Resultados e discussão Os resultados aqui apresentados foram produzidos no território de uma das 4 Clínicas da Família (CF) do Rio de Janeiro que participaram do estudo, onde foram entrevistados 6 trabalhadores e 4 usuários. Nesta CF - nome carioca das UBS -, 5 equipes de Saúde da Família respondiam por 24 mil usuários adscritos, com apoio do Núcleo Ampliado de Saúde da Família, composto de profissionais de educação física, psicologia e serviço social.
Na referida favela, um coletivo de 17 moradores formou uma espécie de secretaria de combate a Covid dentro da comunidade, composto por ativistas do movimento negro, religiosos, lideranças do movimento de mulheres, e outros segmentos. As intervenções começaram com a distribuição de cestas básicas, depois foi ampliado para doação de sabonete e álcool, e instalação de pias higiênicas nas principais entradas do morro.
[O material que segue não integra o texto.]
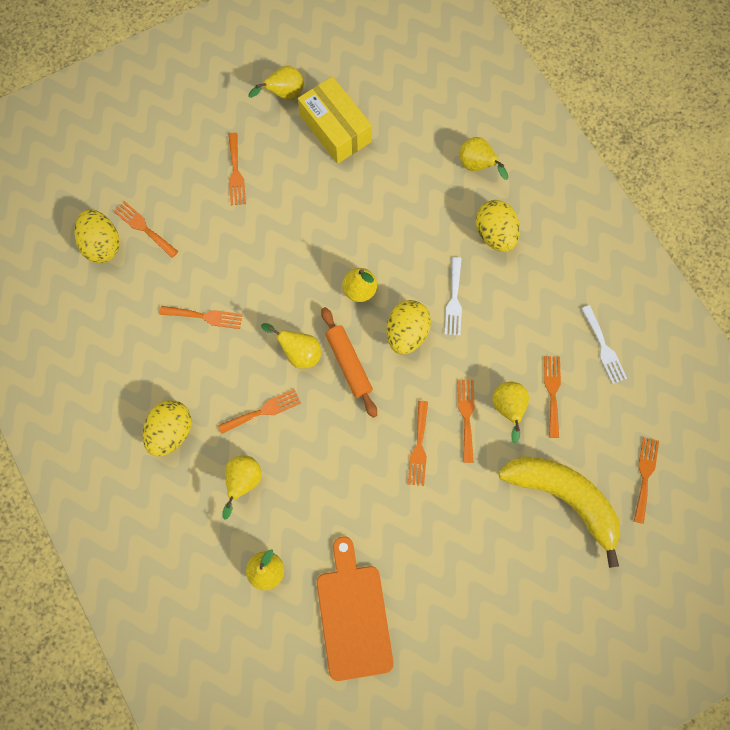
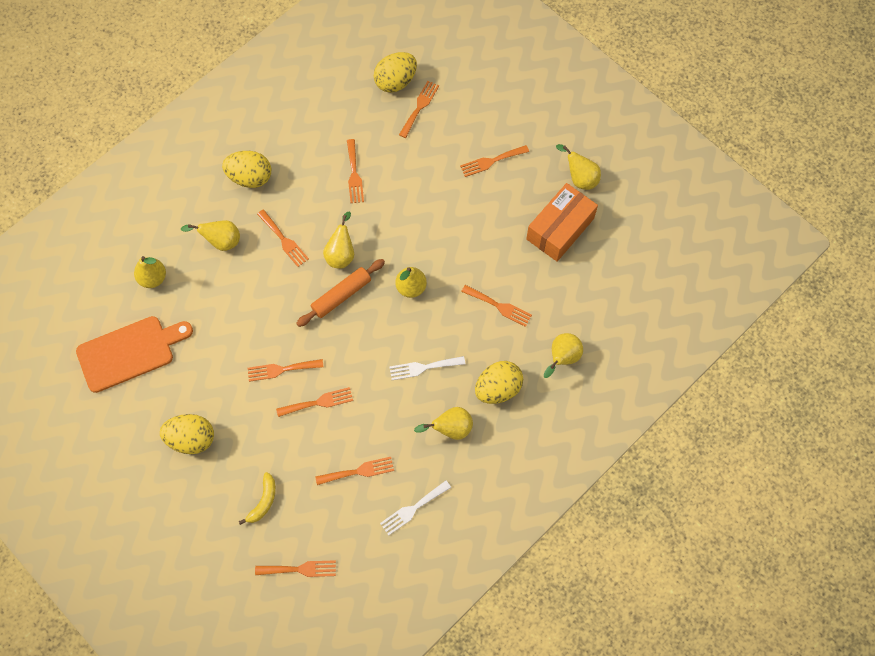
camera: 75 degrees right, 5 degrees down
yellow box [298,76,372,164] -> orange box [526,183,598,262]
yellow egg [386,300,431,354] -> yellow egg moved to [160,414,214,454]
yellow pear [492,382,529,444] -> yellow pear moved to [414,407,473,440]
yellow banana [498,456,620,568] -> yellow banana [239,472,276,525], size x0.44
none -> orange fork [461,285,532,327]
Os pedidos de doação eram enviados para pontos diversos, como supermercados, instituições públicas e iniciativa privada.
O coletivo atuou em parceria com a CF, e a partir da articulação com Agentes Comunitários de Saúde (ACS), membros do grupo faziam o monitoramento de pacientes com quadros de saúde sensíveis e pessoas acamadas. A ajuda incluiu a entrega de medicamentos e exames, e outros procedimentos que não necessitavam da visita do ACS. O acompanhamento teve suporte e orientação da CF, via tecnologia de informação e comunicação, permitindo a continuidade do cuidado mesmo com a redução de profissionais nas equipes de saúde, por motivos diversos.
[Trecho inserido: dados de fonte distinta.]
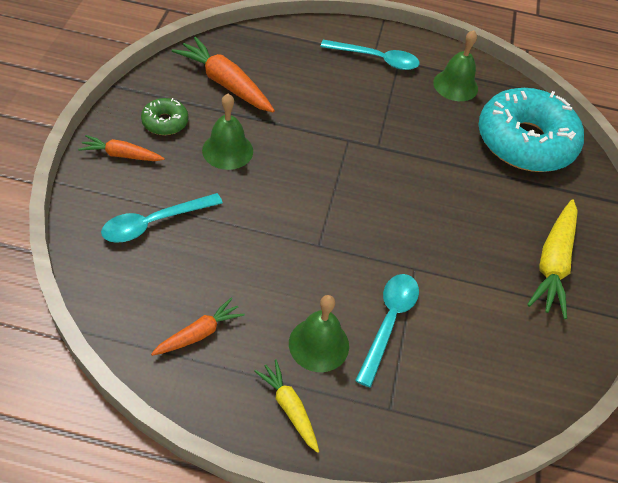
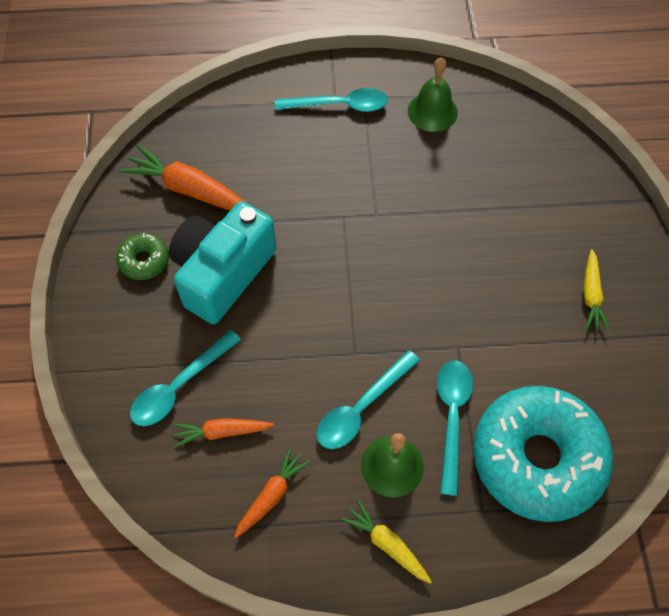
camera: 10 degrees left, 10 degrees up
orange carrot [78,135,165,161] -> orange carrot moved to [173,418,274,448]
green bell [202,94,253,170] -> turquoise camera [169,201,276,324]
turquoise donut [479,88,584,172] -> turquoise donut moved to [473,386,613,522]
yellow carrot [527,199,578,319] -> yellow carrot [584,249,609,332], size x0.59
none -> turquoise spoon [316,350,420,449]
O grupo se articulou com movimentos de outras comunidades, trocando experiência e informações sobre a rede de doadores. A publicização das ações na internet foi uma forma de dar visibilidade ao coletivo – revertendo-se no aumento das instituições parceiras -, e de comunicação mais eficiente, transmitindo informações seguras sobre a pandemia de um modo mais diretivo, no “papo reto”.
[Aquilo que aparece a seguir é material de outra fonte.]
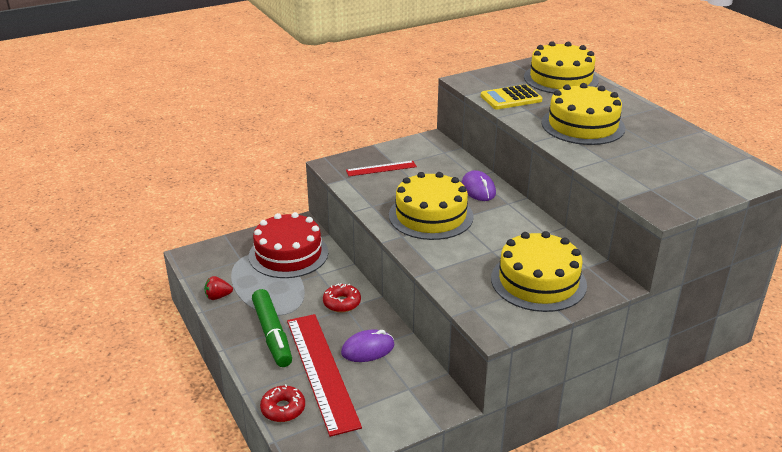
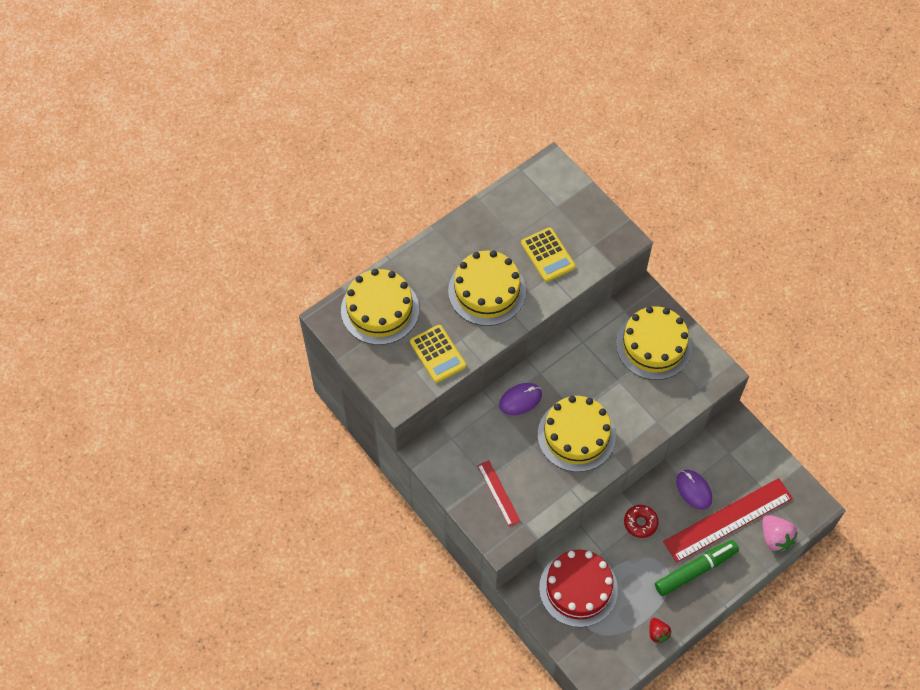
camera: 100 degrees left, 30 degrees up
red donut [260,384,305,422] -> pink strawberry [762,515,798,552]
none -> yellow calculator [521,227,575,282]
Conclusões/Considerações finais Compreendemos que a falta de medidas concretas e as necessidades prementes de sobrevivência de moradores da favela pesquisada engendrou processos instituintes de ativismo social na pandemia, produzindo mudanças a partir da organização autogestora desses grupos. As articulações realizadas com a CF do território, além de contribuir na identificação dos mais vulneráveis, colaborou no cuidado prestado a usuários já acompanhados e aproximou as lideranças surgidas nesse contexto com os profissionais de saúde. A formação do coletivo surgiu ainda como meio de resistência à posição subalternizada definida para determinados grupos sociais. Nas favelas, vozes insurgentes se negaram a aceitar o pouco ofertado pelo poder público, e num movimento de criação de modos de organização e de existência contra hegemônica, enfrentaram a necropolítica de Estado.